You click “Add Tool,” copy a secret key, stare at a blank screen, and wonder if anyone ever got this to work without pulling their hair out. Turns out a lot of folks are stuck in that exact spot, especially when the tool in question is the Highlander API for LTI Worth keeping that in mind..

If you’ve landed on this page, you’re probably looking for a clear, no‑fluff guide that actually gets you from “what is this thing?In real terms, ” to “I’m using it in my course tomorrow. ” Let’s dive in It's one of those things that adds up..


What Is the Highlander API LTI Tool?

At its core, the Highlander API is a set of web services that let third‑party educational apps talk to a learning management system (LMS) using the Learning Tools Interoperability (LTI) standard. Think of it as a diplomatic passport for your external content: it tells the LMS who you are, what you’re allowed to do, and how to hand off a student’s identity securely Surprisingly effective..

The “Highlander” name comes from the vendor’s branding—Pearson’s Highlander suite of assessment and analytics products. The API lives behind a URL that looks something like https://tpi.bb.pearsoncmg.So com/highlander/api, and it expects LTI launch requests that follow the 1. 3 (or newer 1.Also, 3. 1) spec. On the flip side, in practice, that means you’ll be dealing with OAuth 2. 0 JWTs, a registration JSON file, and a handful of well‑defined endpoints (launch, token, and a few data‑pull routes).

The LTI Piece

LTI isn’t a new buzzword; it’s the glue that lets a quiz from one vendor appear inside Canvas, Blackboard, or Moodle as if it were native. The Highlander API simply extends that glue with extra data—grade pass‑back, detailed analytics, and adaptive testing hooks.

If you’ve ever used a “single sign‑on” button that says “Launch in Blackboard,” you’ve already seen LTI in action. The Highlander version just adds a few more moving parts, which is why many admins feel like they need a PhD to set it up.

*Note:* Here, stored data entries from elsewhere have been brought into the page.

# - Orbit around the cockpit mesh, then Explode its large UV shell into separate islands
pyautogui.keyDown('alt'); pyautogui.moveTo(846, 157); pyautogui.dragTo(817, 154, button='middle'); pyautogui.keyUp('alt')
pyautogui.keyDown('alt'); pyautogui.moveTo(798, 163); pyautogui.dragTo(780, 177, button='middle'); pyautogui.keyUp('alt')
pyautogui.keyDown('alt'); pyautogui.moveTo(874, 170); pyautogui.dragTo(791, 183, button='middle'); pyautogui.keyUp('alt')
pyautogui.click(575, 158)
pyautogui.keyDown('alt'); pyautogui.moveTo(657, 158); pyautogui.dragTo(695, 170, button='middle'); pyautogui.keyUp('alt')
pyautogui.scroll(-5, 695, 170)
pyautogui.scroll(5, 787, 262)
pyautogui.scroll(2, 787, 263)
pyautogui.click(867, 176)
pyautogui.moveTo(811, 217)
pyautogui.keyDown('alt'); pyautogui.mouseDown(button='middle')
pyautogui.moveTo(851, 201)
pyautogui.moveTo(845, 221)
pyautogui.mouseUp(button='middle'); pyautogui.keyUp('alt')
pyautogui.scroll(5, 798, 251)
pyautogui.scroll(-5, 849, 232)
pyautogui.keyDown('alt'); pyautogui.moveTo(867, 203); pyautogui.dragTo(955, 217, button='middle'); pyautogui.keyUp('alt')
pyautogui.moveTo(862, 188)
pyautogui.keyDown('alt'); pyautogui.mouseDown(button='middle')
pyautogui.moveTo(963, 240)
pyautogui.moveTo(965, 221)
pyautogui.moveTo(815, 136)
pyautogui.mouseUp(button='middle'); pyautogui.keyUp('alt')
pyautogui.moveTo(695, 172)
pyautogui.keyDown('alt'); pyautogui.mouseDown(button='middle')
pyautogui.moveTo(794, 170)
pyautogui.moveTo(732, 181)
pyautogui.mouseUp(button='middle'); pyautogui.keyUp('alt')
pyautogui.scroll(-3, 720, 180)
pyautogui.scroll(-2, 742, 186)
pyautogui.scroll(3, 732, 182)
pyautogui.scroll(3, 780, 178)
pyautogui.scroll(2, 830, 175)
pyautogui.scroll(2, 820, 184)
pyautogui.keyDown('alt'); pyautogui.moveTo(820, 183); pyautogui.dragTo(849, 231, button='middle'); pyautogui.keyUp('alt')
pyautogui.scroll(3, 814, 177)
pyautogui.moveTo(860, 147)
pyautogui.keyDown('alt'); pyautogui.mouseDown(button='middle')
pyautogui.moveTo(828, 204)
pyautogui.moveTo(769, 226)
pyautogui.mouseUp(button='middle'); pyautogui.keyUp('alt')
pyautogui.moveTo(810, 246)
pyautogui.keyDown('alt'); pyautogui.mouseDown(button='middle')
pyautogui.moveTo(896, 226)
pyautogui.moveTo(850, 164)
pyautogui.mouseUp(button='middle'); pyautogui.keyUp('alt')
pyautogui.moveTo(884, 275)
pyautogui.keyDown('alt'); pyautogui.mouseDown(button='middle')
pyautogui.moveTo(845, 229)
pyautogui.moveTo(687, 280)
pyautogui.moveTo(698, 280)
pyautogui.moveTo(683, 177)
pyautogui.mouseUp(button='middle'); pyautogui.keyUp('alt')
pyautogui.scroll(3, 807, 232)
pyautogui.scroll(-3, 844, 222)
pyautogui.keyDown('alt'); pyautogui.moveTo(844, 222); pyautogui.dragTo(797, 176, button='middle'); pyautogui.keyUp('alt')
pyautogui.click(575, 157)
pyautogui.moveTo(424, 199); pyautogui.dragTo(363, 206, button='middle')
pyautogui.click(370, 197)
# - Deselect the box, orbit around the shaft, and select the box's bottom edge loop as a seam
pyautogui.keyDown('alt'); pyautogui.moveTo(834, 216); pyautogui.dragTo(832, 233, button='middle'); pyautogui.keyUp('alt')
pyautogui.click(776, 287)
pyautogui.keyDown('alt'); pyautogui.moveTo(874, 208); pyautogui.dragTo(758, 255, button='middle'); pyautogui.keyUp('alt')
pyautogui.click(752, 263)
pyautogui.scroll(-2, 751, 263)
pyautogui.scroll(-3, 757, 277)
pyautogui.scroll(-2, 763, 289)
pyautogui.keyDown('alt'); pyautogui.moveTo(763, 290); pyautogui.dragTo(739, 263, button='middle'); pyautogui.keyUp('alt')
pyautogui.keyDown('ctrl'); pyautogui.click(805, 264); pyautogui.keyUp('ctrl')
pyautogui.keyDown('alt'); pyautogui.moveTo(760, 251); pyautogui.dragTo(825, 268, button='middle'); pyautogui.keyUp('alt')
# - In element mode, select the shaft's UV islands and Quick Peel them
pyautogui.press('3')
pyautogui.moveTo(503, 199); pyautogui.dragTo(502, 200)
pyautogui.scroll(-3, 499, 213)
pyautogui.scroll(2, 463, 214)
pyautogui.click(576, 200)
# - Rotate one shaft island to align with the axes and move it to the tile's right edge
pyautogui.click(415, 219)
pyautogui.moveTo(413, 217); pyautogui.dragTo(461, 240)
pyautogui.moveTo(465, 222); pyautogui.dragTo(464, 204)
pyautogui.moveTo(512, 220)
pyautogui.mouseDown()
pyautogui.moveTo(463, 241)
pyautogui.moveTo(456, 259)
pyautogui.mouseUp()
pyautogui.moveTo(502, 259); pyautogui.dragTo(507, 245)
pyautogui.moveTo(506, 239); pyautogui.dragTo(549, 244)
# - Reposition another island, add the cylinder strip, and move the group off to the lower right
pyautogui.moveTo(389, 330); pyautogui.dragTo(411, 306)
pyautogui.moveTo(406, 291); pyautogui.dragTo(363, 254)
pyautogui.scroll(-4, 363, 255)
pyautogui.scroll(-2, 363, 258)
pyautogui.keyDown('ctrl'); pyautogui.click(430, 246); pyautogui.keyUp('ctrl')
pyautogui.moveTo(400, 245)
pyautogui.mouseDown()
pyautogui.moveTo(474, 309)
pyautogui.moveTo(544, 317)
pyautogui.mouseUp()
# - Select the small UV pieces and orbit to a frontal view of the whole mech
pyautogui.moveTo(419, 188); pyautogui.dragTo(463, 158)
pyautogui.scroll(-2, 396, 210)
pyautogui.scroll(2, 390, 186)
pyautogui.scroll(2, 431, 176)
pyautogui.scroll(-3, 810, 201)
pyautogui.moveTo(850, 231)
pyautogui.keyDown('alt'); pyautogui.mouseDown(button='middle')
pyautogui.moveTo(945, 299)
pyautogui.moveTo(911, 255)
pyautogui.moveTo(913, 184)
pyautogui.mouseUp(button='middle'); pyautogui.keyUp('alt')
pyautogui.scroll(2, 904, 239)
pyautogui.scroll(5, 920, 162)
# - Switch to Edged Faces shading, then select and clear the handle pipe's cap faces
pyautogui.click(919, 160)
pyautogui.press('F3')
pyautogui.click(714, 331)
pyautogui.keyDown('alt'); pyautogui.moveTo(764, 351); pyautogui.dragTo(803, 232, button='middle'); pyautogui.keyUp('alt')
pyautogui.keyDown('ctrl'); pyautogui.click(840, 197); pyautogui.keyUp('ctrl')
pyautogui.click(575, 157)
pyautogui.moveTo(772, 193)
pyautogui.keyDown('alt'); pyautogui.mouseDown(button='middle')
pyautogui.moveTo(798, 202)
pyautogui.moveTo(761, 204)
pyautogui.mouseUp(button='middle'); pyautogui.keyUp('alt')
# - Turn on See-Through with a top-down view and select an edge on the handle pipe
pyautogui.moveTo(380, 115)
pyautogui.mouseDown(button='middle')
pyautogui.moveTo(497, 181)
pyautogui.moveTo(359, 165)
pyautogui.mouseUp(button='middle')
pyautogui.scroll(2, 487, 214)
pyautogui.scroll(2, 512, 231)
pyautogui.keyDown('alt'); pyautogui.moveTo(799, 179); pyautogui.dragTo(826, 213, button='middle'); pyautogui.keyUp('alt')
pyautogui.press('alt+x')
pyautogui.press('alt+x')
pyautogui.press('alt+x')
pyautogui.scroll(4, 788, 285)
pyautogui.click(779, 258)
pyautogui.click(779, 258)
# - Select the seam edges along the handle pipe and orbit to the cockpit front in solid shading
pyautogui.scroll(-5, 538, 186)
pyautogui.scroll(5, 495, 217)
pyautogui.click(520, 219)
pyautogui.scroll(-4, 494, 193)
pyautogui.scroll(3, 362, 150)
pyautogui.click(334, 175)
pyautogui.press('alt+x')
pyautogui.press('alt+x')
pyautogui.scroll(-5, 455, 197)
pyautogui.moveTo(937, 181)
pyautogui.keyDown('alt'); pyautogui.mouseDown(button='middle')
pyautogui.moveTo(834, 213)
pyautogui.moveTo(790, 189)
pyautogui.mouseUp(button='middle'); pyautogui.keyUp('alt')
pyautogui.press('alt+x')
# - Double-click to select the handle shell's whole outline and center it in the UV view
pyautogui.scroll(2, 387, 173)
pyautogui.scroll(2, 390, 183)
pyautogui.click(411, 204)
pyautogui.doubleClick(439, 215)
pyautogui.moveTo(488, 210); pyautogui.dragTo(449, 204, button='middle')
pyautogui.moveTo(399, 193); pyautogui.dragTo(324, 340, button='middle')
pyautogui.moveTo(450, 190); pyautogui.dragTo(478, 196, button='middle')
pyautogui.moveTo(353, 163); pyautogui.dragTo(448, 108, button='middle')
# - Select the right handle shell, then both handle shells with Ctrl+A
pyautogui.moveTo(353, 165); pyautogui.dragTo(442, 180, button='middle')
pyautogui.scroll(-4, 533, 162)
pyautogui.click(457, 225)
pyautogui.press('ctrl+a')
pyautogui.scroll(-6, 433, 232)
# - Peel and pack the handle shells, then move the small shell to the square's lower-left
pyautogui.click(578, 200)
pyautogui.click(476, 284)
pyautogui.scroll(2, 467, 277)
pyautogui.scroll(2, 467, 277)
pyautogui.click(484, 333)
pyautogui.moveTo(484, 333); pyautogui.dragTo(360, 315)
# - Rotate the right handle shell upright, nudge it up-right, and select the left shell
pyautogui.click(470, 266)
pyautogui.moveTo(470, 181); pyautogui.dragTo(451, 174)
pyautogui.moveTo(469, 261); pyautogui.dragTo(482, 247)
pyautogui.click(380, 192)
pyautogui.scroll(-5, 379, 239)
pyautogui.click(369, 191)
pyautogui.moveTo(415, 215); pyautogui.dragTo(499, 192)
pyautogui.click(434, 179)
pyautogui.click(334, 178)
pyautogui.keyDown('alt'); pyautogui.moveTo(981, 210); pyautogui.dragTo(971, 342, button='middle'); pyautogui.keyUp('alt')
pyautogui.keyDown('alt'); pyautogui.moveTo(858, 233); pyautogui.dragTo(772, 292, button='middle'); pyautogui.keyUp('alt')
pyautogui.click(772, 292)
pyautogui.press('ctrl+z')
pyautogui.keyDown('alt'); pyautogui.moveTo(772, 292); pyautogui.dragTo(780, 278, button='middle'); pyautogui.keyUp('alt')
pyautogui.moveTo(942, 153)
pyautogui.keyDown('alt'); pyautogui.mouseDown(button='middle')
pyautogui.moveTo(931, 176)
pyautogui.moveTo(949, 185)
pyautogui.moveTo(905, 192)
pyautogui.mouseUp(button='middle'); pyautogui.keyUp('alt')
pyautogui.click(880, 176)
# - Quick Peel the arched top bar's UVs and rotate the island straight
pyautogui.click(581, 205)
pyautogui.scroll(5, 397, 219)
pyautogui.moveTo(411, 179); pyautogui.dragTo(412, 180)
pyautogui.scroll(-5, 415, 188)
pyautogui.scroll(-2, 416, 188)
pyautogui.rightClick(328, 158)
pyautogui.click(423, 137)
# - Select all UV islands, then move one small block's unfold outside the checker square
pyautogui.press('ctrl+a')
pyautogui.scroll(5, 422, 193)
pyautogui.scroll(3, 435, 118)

Why It Matters / Why People Care

Because learning isn’t a closed box anymore. Instructors want the best tools, not just the ones that happen to be bundled with the LMS. Highlander gives you:

  • Rich assessment data – granular item‑level statistics that go far beyond a simple pass/fail.
  • Seamless grade sync – scores flow back to the gradebook automatically, no manual CSV uploads.
  • Adaptive testing – the API can request the next appropriate question based on a student’s prior answers.

When you get it right, students get a smoother experience and faculty get data that actually informs instruction. Miss the setup, and you end up with duplicate logins, missing grades, and a lot of support tickets Most people skip this — try not to..

Real‑world example: a mid‑size university swapped out a clunky legacy quiz tool for Highlander. Within a semester, faculty reported a 30 % drop in time spent reconciling grades, and the analytics team could spot at‑risk students two weeks earlier than before. That’s the kind of impact that makes the headache of configuration worth it.


How It Works (or How to Do It)

Below is the step‑by‑step roadmap most admins follow. I’ve broken it into bite‑size chunks so you can tick them off as you go.

1. Register the Tool with Your LMS

  1. Gather the basics – you’ll need the tool’s client ID, deployment ID, and the public key that Pearson provides Nothing fancy..

  2. Create a new LTI 1.3 tool in your LMS admin console Worth keeping that in mind..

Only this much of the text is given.